━━━━━ SOURCE DATA

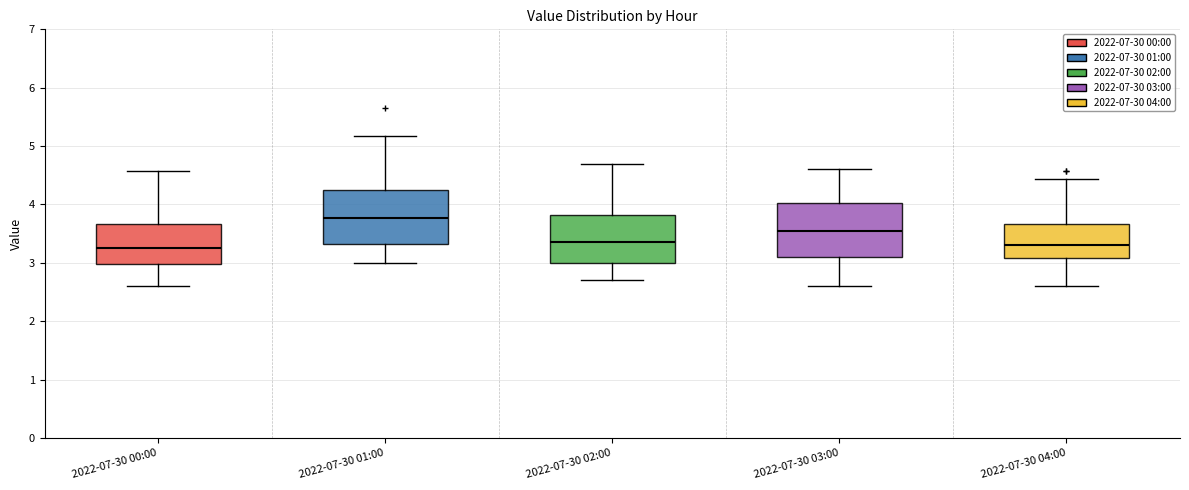

Where does the lower whisker of the box for 2022-07-30 00:00 end on the y-axis? The values are not printed on the chart, so give them approximately, as read against the axis.

2.6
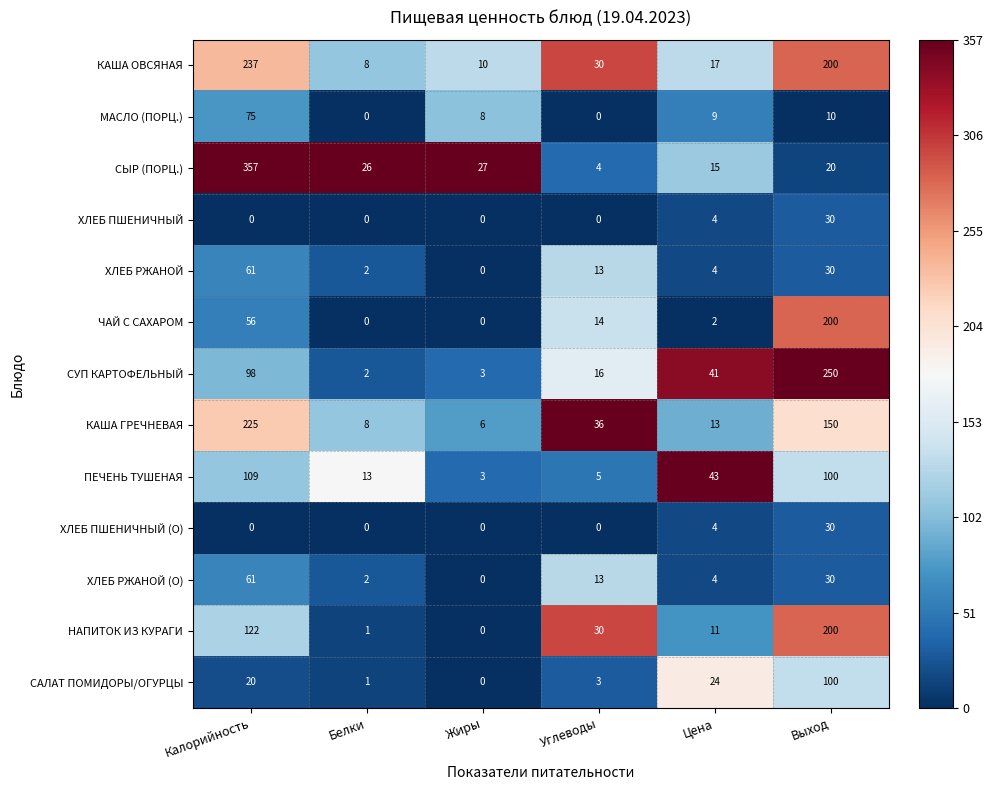

What is the total value across all series at Углеводы?

164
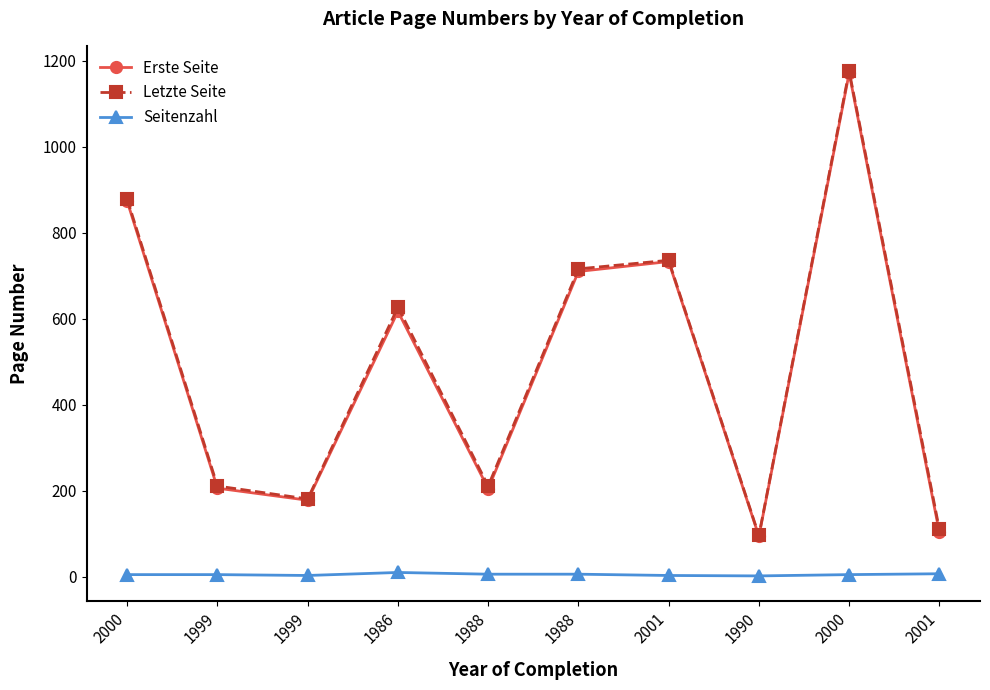

How many series are shown in this chart?

3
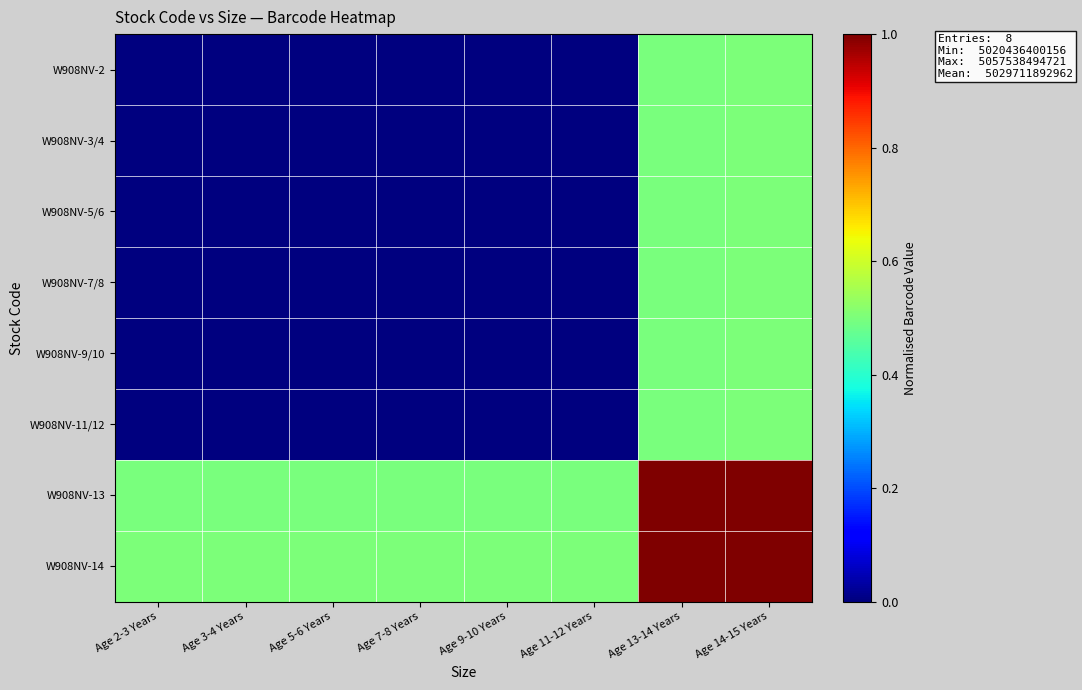

List the series in order of their peak value, lowest first.

W908NV-2, W908NV-3/4, W908NV-5/6, W908NV-7/8, W908NV-9/10, W908NV-11/12, W908NV-13, W908NV-14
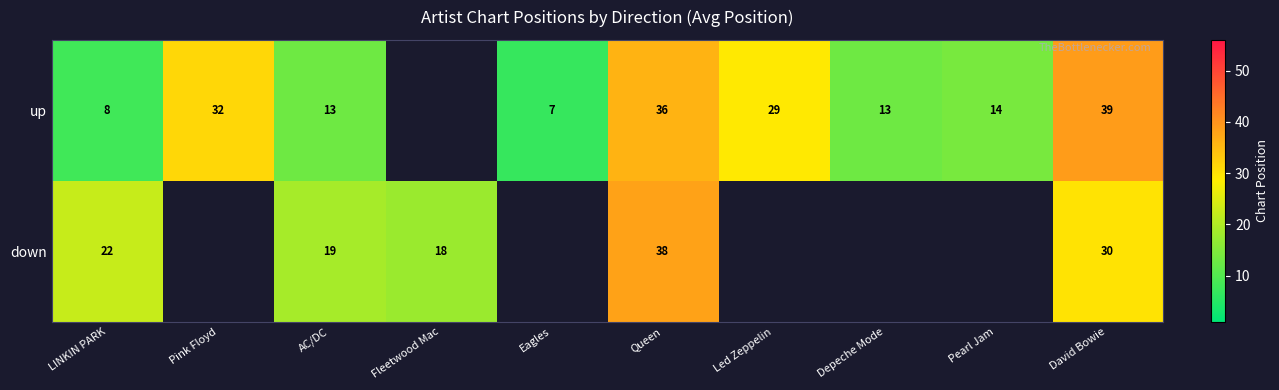

Is it true that down equals 31.0 at LINKIN PARK?

False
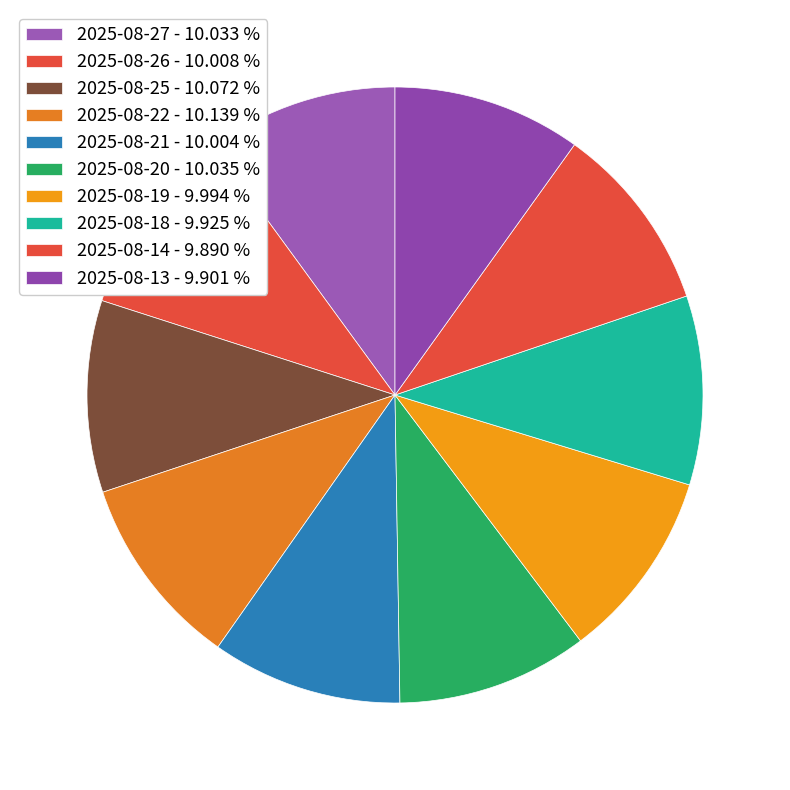

How many segments does this pie chart have?

10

━━━━━━━━━━

- **WRITTEN TASK**: Copy all the rows above word for word, leaving out the pictures.

- **ANSWER TO THE EXERCISE**:
Where does the lower whisker of the box for 2022-07-30 00:00 end on the y-axis? The values are not printed on the chart, so give them approximately, as read against the axis.

2.6

What is the total value across all series at Углеводы?

164

How many series are shown in this chart?

3

List the series in order of their peak value, lowest first.

W908NV-2, W908NV-3/4, W908NV-5/6, W908NV-7/8, W908NV-9/10, W908NV-11/12, W908NV-13, W908NV-14

Is it true that down equals 31.0 at LINKIN PARK?

False

How many segments does this pie chart have?

10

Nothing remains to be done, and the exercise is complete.